Die Unternehmens-Verantwortungs-Initiative (UVI), über die am 29. November 2020 abgestimmt wird, will die Klagemöglichkeiten gegen kleine und grosse Schweizer Unternehmen ausbauen. Konkret sollen diese in der Schweiz auf die weltweite Einhaltung von Menschenrechten und Umweltschutzvorschriften verklagt werden können. Ein Unternehmen haftet so sogar für Vorfälle von eigenständigen Drittfirmen, wenn diese von ihnen wirtschaftlich abhängig sind. Zum Beispiel als Zulieferer oder als Empfänger von Darlehen.

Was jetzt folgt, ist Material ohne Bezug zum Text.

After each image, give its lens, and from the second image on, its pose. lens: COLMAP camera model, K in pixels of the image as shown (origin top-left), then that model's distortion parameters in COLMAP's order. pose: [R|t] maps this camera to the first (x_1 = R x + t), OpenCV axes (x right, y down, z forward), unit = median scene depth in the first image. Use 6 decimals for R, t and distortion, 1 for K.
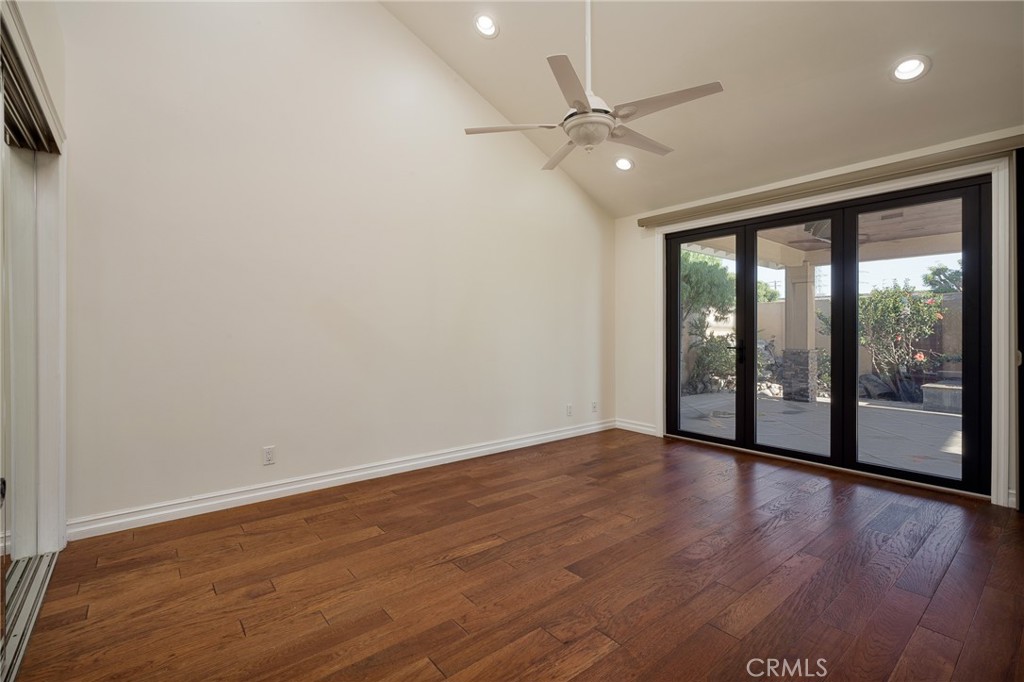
lens RADIAL K [[443.6, 0, 515.2], [0, 443.6, 334.1], [0, 0, 1]] dist [-0.008024, 0.000787]
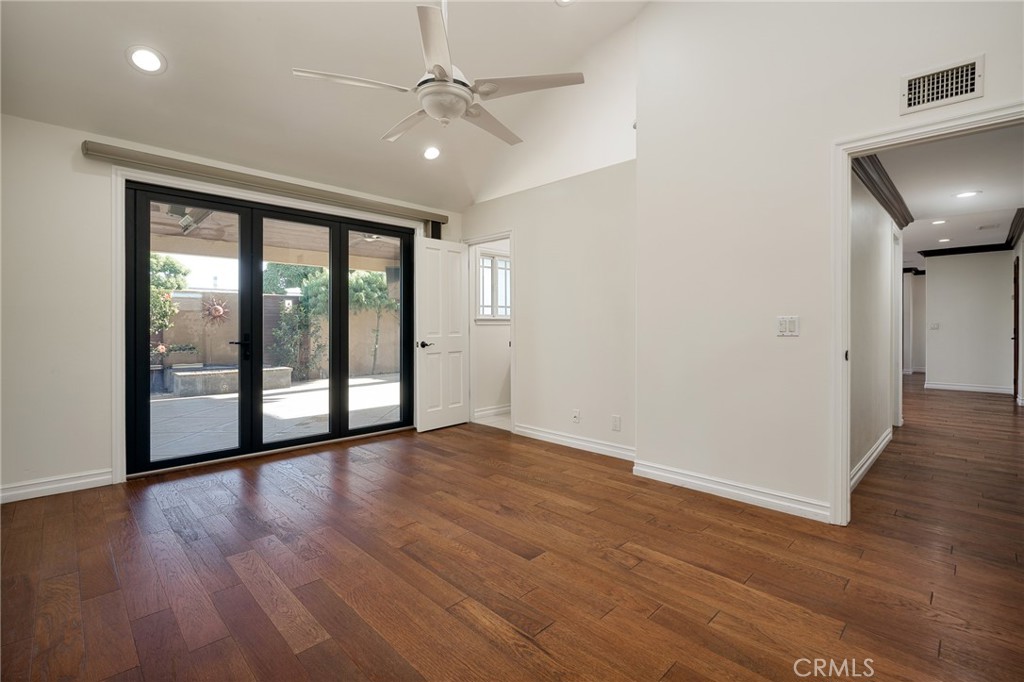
lens RADIAL K [[443.6, 0, 515.8], [0, 443.6, 324.1], [0, 0, 1]] dist [-0.008024, 0.000787]
pose [[-0.059961, 0.003492, 0.998195, -0.611105], [0.002117, 0.999992, -0.003371, -0.003088], [-0.998198, 0.001911, -0.059968, 0.745468]]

Heute ist die Schweiz mittels Direktinvestitionen überdurchschnittlich stark in Entwicklungsländern engagiert. Über ausländische Tochtergesellschaften tragen Schweizer Unternehmen das hiesige Modell der Lehrlingsausbildung in die ganze Welt. Dieses Engagement steht wegen der UVI auf dem Spiel. Denn durch die neuen, unberechenbaren Haftungsrisiken können sich Schweizer Unternehmen gezwungen sehen, sich aus Entwicklungsländern zurückzuziehen und sich von lokalen Produzenten (Bauern, Gewerbe) zu trennen, wenn diese ein potenzielles Haftungsrisiko darstellen. Menschenrechte und Umweltschutzbestrebungen sind besonders dann gefährdet, wenn Firmen aus Ländern mit tieferen Sozial- und Umweltstandards in die Lücke springen, welche Schweizer Unternehmen vor Ort hinterlassen. Die UVI gefährdet somit letztlich auch das Erfolgsmodell der Schweizer Entwicklungszusammenarbeit. Der international abgestimmte Gegenvorschlag führt nicht zu solchen Fehlanreizen, sondern fokussiert auf eine konstante Verbesserung der unternehmensinternen Sorgfaltsprüfungsprozesse.